A satellite destroyed when an unmanned SpaceX rocket blew up on a Florida launchpad Thursday was intended to beam high-speed internet signals to Africa for Facebook.
No one was hurt when a series of explosions shook the launch site at Cape Canaveral. People working in buildings several kilometers away felt the force of the blasts, which occurred as the rocket was undergoing routine preflight tests before its scheduled launch on Saturday.
The Falcon 9 rocket was consumed by a huge fireball, and a column of thick, black smoke rose from the launchpad. The Israeli-built satellite tumbled to the ground as the rocket blew up, but it also was destroyed.
The loss of the rocket was a big setback for the private U.S. company SpaceX and its partners, including the Israeli Space Agency, which said it could take up to three years to build a replacement satellite.
Facebook founder Mark Zuckerberg, who was in Africa on Thursday, said he was deeply disappointed by loss of the satellite, which was intended to expand internet service to sub-Saharan Africa and other remote parts of the world.
"Our satellite ... would have provided connectivity to so many entrepreneurs and everyone else across the continent," Zuckerberg said.
SpaceX said only that "an anomaly" caused the explosions.
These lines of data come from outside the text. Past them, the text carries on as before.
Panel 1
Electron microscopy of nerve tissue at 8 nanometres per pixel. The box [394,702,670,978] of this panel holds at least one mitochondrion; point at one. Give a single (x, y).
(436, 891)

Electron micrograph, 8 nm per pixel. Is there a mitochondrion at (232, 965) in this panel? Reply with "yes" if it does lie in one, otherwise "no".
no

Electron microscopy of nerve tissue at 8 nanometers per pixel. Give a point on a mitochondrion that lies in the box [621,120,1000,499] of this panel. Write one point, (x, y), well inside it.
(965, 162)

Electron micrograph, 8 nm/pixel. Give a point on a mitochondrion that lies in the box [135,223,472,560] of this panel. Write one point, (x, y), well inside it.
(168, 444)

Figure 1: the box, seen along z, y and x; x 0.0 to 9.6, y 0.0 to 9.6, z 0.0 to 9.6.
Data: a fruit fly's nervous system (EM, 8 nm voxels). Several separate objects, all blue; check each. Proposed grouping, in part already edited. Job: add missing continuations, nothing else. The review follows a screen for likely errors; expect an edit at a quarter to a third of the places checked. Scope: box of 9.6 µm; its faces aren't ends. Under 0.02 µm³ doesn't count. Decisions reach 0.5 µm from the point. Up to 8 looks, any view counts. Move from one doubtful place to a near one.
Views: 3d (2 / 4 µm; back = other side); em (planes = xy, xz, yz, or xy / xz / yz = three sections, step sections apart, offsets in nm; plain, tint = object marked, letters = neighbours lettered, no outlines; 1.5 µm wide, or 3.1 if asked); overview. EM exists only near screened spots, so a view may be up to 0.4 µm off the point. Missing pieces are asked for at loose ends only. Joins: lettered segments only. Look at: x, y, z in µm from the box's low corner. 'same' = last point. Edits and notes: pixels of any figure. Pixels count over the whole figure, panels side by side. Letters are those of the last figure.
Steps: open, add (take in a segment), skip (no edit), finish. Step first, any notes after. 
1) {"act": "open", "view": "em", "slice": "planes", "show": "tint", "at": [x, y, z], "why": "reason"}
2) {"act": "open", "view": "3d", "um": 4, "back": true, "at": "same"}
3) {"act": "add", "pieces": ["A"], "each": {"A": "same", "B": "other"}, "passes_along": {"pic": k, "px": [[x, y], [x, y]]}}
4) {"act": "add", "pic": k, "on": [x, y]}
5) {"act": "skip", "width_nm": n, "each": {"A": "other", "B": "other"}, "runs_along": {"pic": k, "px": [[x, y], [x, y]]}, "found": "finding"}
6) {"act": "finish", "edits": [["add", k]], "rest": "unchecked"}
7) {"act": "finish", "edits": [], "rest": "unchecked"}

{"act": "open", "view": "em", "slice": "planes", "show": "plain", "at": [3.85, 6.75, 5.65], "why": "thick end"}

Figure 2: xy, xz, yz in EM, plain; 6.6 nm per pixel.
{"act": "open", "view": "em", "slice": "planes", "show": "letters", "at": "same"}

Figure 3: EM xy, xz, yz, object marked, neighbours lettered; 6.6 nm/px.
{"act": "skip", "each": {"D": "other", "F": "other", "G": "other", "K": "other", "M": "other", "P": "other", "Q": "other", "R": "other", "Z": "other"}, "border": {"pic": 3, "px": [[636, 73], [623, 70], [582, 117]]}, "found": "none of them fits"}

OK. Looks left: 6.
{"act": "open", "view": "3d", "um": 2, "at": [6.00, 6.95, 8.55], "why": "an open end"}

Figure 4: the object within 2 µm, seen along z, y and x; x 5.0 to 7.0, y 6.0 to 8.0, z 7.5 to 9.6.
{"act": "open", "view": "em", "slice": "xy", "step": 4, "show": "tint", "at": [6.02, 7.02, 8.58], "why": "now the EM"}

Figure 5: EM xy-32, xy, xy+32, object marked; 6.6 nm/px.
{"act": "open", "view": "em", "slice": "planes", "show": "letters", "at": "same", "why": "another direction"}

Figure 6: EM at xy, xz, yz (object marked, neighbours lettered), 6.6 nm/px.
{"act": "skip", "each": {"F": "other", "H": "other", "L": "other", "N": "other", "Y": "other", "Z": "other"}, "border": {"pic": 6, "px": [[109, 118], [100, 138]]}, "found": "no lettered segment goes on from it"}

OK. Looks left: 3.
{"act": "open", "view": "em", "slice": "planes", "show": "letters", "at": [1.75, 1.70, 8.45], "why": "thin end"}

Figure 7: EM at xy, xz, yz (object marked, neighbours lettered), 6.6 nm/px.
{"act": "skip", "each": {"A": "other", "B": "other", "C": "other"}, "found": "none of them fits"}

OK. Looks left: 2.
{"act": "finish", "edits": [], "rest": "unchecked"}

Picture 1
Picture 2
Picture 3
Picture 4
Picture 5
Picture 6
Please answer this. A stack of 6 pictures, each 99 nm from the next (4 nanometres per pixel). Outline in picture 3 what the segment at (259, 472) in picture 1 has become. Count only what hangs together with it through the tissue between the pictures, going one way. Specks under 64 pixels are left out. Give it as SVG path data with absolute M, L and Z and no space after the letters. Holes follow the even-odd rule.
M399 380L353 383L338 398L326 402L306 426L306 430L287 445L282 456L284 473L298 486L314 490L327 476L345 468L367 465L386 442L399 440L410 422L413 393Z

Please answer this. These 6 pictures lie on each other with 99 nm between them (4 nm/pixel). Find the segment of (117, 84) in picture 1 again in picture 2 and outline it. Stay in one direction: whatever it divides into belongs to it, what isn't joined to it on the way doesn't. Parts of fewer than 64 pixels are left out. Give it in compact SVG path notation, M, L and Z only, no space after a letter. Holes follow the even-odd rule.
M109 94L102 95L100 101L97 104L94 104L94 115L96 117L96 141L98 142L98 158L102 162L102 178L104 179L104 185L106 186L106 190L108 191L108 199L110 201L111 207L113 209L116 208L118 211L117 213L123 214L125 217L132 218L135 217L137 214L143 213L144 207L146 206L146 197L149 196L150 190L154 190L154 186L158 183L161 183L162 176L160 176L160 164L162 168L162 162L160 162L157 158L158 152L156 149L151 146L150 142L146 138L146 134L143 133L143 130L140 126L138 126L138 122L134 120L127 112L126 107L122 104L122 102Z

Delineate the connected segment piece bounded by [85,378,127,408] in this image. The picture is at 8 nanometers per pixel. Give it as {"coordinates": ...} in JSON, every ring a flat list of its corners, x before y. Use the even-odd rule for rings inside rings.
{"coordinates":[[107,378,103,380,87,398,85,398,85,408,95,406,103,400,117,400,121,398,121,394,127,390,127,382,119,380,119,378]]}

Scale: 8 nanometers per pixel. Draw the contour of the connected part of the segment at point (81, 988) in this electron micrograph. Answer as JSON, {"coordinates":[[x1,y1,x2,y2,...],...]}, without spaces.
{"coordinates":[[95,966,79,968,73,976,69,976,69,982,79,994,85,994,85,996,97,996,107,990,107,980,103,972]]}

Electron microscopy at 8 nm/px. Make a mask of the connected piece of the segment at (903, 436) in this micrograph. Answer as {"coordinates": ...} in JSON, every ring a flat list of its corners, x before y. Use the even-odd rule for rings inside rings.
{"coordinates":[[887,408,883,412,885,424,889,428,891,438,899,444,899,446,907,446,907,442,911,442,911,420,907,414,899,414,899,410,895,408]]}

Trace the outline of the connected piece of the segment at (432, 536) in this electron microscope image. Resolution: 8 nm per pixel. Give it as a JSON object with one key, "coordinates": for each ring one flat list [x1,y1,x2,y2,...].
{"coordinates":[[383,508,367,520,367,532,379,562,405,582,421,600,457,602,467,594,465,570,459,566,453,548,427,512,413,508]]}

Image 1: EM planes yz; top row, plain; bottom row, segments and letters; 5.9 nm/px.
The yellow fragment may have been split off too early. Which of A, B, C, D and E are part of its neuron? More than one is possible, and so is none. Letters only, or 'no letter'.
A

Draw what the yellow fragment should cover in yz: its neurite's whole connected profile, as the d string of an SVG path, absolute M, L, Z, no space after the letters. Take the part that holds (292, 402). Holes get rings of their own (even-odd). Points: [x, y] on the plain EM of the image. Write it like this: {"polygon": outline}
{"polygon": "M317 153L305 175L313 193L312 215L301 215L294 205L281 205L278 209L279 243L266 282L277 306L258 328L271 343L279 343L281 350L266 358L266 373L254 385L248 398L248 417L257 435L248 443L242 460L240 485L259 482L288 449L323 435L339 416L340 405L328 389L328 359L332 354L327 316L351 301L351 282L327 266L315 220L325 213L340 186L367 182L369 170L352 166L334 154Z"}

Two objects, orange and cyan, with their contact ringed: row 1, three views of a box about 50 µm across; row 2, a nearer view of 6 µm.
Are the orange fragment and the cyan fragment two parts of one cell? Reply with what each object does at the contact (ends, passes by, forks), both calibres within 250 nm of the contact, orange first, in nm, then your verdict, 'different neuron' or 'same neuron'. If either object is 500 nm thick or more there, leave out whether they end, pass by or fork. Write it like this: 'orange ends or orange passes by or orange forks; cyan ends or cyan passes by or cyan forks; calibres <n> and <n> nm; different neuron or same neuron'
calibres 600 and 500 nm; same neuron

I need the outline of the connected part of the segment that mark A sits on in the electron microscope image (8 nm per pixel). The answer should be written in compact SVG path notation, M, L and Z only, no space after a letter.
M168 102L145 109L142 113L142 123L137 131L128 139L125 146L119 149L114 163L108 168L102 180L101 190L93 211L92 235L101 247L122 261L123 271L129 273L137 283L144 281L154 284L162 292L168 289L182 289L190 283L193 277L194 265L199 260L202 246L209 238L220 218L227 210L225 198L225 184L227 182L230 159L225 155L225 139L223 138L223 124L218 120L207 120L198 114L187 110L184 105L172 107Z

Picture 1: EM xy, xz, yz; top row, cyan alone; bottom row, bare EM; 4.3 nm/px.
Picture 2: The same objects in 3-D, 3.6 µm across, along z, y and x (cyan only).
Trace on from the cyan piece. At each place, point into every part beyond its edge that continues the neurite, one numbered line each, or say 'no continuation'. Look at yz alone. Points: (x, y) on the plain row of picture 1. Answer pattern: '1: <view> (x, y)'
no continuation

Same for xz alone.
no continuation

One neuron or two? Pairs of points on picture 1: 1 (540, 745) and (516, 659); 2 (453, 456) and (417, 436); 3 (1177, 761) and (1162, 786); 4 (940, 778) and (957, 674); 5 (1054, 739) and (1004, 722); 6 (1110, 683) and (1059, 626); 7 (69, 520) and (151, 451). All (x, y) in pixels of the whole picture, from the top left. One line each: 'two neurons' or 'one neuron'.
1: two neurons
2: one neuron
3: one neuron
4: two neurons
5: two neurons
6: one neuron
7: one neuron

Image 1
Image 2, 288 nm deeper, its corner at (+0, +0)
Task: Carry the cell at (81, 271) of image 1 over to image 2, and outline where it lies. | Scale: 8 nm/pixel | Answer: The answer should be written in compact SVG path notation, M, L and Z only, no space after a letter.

The company's South African-born founder, entrepreneur Elon Musk, said the rocket was being filled with propellant when problems with the upper-stage liquid-oxygen tank resulted in the massive blasts.
Isaac Ben-Israel, head of the Israeli Space Agency, told reporters that destruction of the Amos-6 satellite was a “very severe blow” for his country's state-run aerospace industry.
SpaceX pioneered reusable space vehicles that NASA and other space agencies hope to use to reduce the cost of delivering supplies and equipment to Earth orbit for the International Space Station.